=== Exercise objective ===
Every line of the records below that holds the word "Horizontal" should be copied out.

(Stored data entries)
....

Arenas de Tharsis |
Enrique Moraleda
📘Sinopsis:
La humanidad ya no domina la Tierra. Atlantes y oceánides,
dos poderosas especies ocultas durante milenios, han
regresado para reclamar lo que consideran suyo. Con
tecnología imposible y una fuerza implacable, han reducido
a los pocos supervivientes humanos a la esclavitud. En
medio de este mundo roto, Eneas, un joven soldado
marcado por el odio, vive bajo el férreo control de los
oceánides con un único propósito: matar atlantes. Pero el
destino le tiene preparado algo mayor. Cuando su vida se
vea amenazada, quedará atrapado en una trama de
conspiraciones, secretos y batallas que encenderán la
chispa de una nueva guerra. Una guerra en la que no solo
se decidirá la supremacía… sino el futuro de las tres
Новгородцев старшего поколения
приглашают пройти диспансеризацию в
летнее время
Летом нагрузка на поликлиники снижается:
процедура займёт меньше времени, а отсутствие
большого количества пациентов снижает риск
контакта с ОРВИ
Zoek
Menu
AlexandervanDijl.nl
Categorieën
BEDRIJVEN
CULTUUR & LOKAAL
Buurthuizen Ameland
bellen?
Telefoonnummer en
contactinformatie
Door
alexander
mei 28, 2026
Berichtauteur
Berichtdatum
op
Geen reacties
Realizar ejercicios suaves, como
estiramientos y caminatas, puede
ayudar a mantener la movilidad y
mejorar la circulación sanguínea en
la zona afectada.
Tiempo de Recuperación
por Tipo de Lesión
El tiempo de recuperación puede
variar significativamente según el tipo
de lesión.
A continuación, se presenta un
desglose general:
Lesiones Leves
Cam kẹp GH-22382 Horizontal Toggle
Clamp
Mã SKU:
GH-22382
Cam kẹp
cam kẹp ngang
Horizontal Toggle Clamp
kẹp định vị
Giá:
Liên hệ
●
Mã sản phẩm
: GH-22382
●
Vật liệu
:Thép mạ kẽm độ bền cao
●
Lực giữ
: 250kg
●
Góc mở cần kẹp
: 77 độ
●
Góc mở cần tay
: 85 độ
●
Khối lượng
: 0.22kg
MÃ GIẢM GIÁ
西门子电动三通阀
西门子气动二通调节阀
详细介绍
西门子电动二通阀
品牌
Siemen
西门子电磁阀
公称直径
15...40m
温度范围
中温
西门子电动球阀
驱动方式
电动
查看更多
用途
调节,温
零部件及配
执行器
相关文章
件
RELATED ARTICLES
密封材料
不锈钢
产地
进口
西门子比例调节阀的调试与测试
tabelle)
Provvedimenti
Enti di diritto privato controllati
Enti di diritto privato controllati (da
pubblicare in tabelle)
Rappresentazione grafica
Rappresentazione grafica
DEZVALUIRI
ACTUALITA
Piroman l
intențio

....

=== Written answer ===
Cam kẹp GH-22382 Horizontal Toggle
Horizontal Toggle Clamp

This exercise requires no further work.